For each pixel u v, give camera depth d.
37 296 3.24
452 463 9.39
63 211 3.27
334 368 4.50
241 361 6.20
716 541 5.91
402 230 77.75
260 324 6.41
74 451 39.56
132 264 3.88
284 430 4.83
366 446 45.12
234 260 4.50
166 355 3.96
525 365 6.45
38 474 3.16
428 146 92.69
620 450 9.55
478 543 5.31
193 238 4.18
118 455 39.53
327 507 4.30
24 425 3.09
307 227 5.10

■ ■ ■

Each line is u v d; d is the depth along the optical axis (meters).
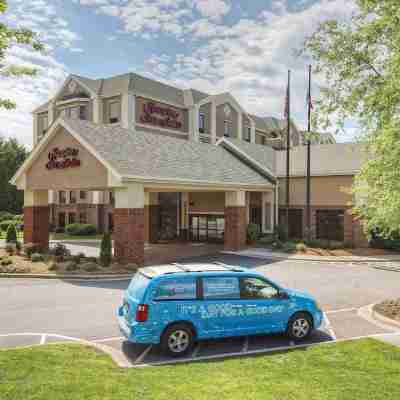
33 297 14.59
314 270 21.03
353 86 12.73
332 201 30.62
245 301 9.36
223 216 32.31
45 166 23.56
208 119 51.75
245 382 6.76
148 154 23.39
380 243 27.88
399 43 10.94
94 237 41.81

■ ■ ■

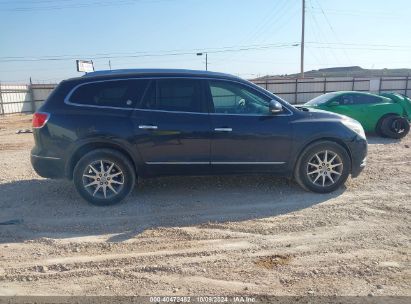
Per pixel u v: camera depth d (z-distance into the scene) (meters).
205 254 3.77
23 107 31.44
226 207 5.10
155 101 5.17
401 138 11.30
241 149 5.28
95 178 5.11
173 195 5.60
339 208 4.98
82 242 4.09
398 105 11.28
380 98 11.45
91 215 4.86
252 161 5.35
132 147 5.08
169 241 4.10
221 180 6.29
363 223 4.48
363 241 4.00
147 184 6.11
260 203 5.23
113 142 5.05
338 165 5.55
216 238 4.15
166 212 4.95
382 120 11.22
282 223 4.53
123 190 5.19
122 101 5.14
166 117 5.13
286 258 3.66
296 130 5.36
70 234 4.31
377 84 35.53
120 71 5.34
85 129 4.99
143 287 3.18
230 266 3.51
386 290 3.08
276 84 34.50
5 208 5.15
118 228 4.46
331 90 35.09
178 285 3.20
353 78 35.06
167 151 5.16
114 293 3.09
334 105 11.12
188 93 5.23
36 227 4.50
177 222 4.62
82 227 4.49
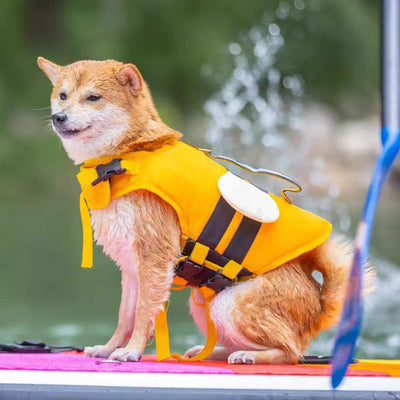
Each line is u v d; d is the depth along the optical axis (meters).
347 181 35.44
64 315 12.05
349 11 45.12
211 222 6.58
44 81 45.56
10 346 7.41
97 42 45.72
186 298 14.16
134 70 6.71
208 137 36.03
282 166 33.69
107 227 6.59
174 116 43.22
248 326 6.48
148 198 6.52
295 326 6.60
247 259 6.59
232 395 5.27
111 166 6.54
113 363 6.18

■ ■ ■

_Work order_
Find where the line with "For each pixel u v, give camera depth d." sits in the material above, then copy exactly from it through the line with "307 227 5.10". Add no other line.

_Response for this exercise_
For each pixel u v, give camera depth d.
37 296 3.24
452 463 9.39
63 211 3.27
334 368 4.50
241 361 6.20
716 541 5.91
402 230 77.75
260 324 6.41
74 451 39.56
132 264 3.88
284 430 4.83
366 446 45.12
234 260 4.50
166 355 3.96
525 365 6.45
38 474 3.16
428 146 92.69
620 450 9.55
478 543 5.31
193 238 4.18
118 455 39.53
327 507 4.30
24 425 3.09
307 227 5.10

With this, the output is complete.